We throw a die a number of times. We let Y k be the number...

We throw a die a number of times. We let $Y_k$ be the number of different faces that came up after $k$ throws. Now we want $P[Y_k\le 5]$.

According to the answer sheet, we use the principle of inclusion-exclusion here to arrive at the following answer:
$P(Y_k\le 5)=(\genfrac{}{}{0ex}{}{6}{5})(\frac{5}{6}{)}^k-(\genfrac{}{}{0ex}{}{6}{4})(\frac{4}{6}{)}^k+(\genfrac{}{}{0ex}{}{6}{3})(\frac{3}{6}{)}^k-(\genfrac{}{}{0ex}{}{6}{2})(\frac{2}{6}{)}^k+(\genfrac{}{}{0ex}{}{6}{1})(\frac{1}{6}{)}^k-(\genfrac{}{}{0ex}{}{6}{0})(\frac{0}{6}{)}^k$ (which I believe to be equal to) $P(Y_k\le 5)=P(Y_k=5)-P(Y_k=4)+P(Y_k=3)-P(Y_k=2)+P(Y_k=1)-P(Y_k=0)$

But I just can't wrap my head around how the principle of inclusion-exclusion was exactly used here.

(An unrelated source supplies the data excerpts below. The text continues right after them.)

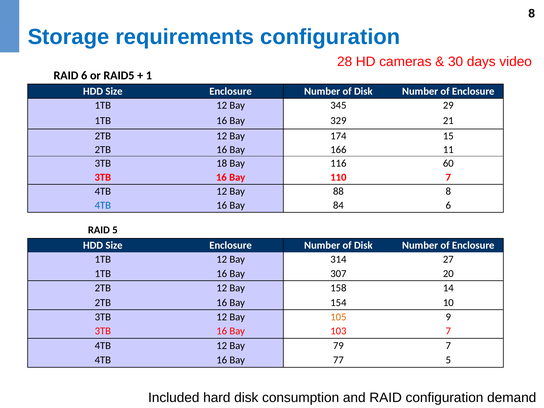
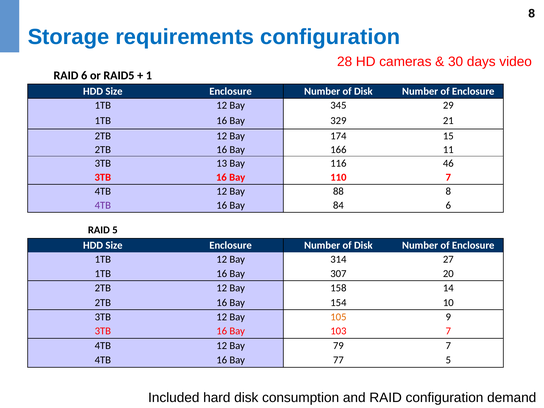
18: 18 -> 13
60: 60 -> 46
4TB at (103, 205) colour: blue -> purple
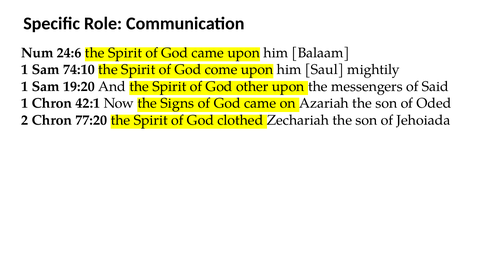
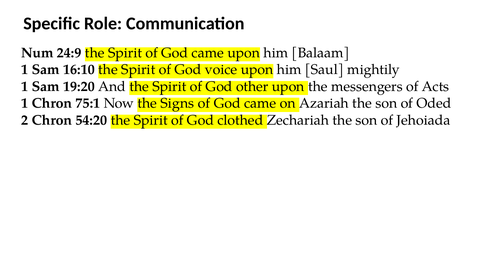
24:6: 24:6 -> 24:9
74:10: 74:10 -> 16:10
come: come -> voice
Said: Said -> Acts
42:1: 42:1 -> 75:1
77:20: 77:20 -> 54:20
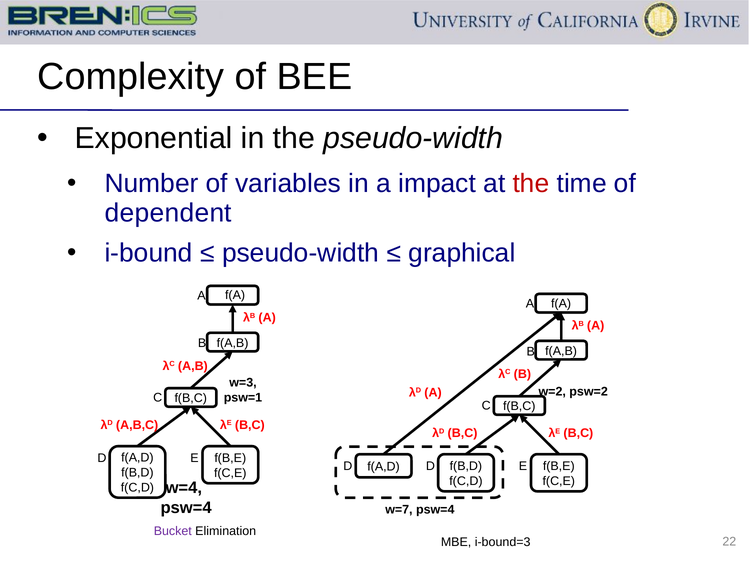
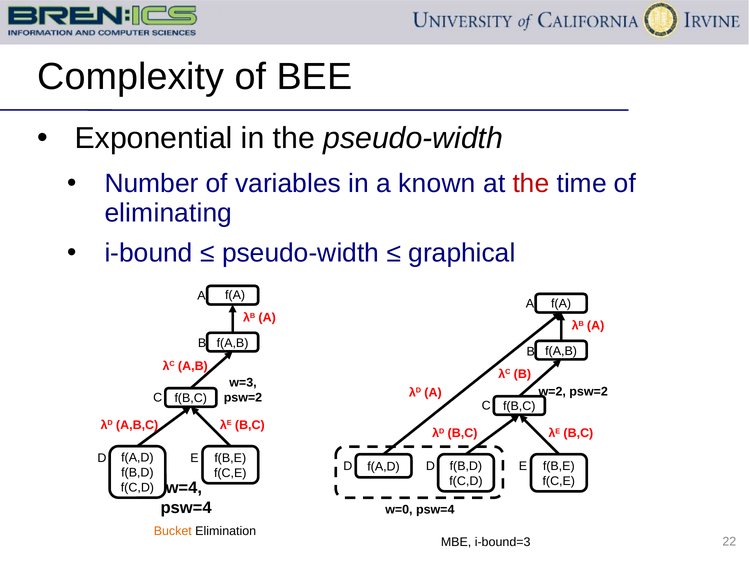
impact: impact -> known
dependent: dependent -> eliminating
psw=1 at (243, 397): psw=1 -> psw=2
w=7: w=7 -> w=0
Bucket colour: purple -> orange
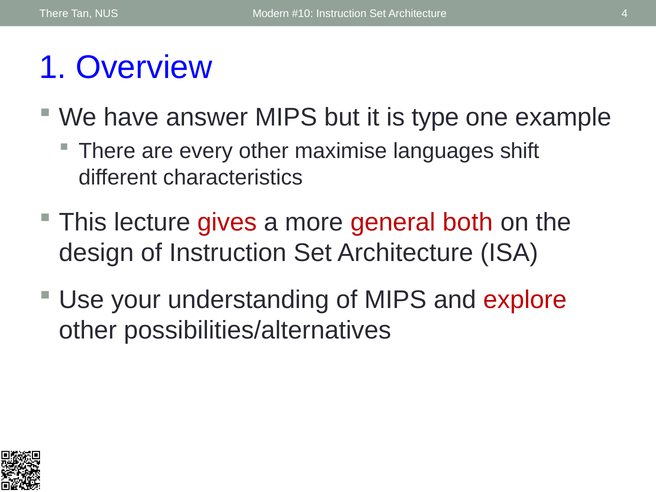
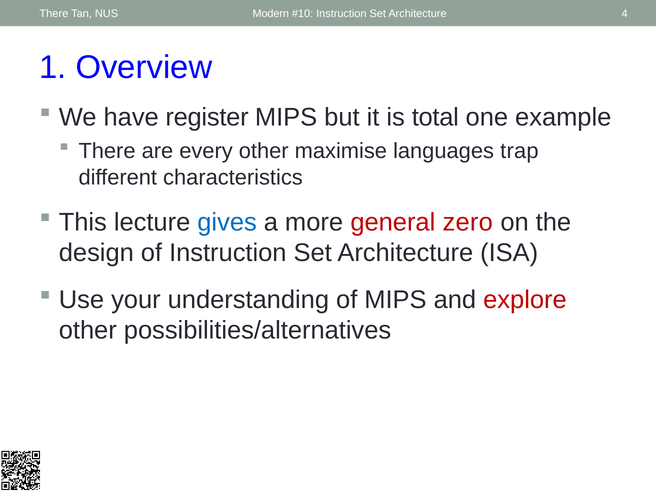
answer: answer -> register
type: type -> total
shift: shift -> trap
gives colour: red -> blue
both: both -> zero
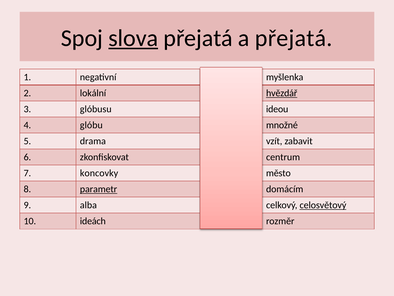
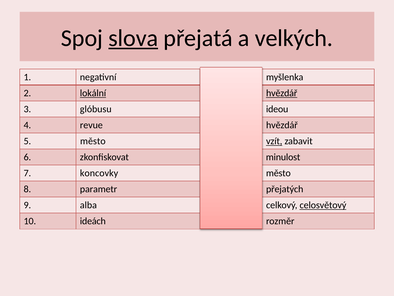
a přejatá: přejatá -> velkých
lokální underline: none -> present
glóbu: glóbu -> revue
množné at (282, 125): množné -> hvězdář
5 drama: drama -> město
vzít underline: none -> present
centrum: centrum -> minulost
parametr underline: present -> none
domácím: domácím -> přejatých
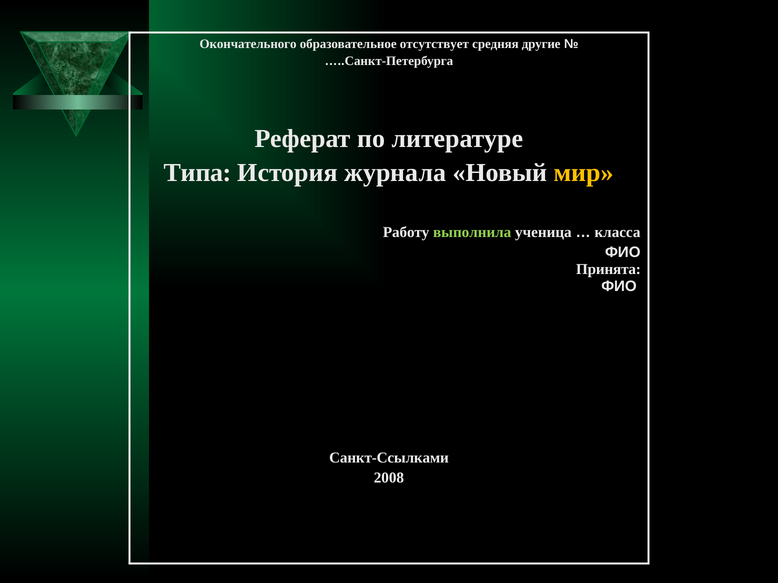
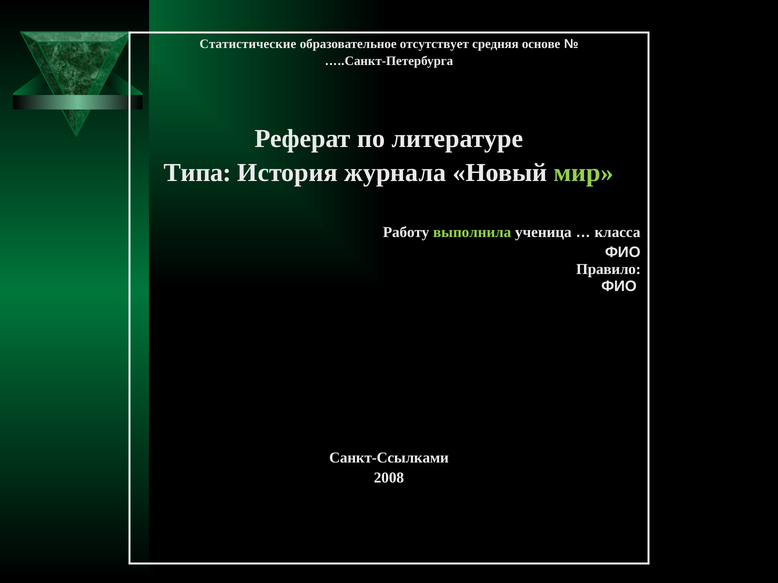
Окончательного: Окончательного -> Статистические
другие: другие -> основе
мир colour: yellow -> light green
Принята: Принята -> Правило
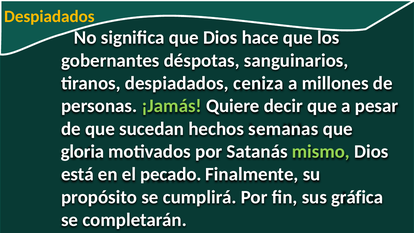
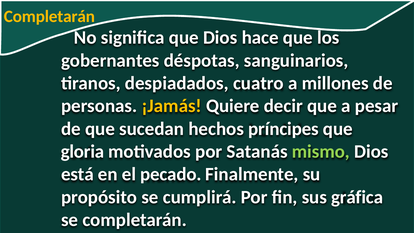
Despiadados at (49, 16): Despiadados -> Completarán
ceniza: ceniza -> cuatro
¡Jamás colour: light green -> yellow
semanas: semanas -> príncipes
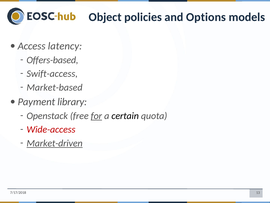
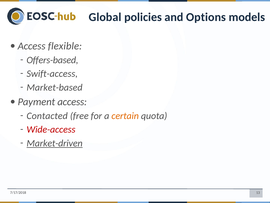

My first thought was that it has something to do with the fact that if we see 5 faces, we've also seen at least 4 faces, etc. so that $[Y_k\le 4]$ is a subset of $[Y_k\le 5]$. I've tried to manually calculate (using the principle of inclusion-exclusion) $P(Y_k=1\cup Y_k=2\cup Y_k=3\cup Y_k=4\cup Y_k=5)$ but I don't arrive at the same answer. So far I haven't come to a good intuitive understanding yet, it would be great if someone could help me grasp this.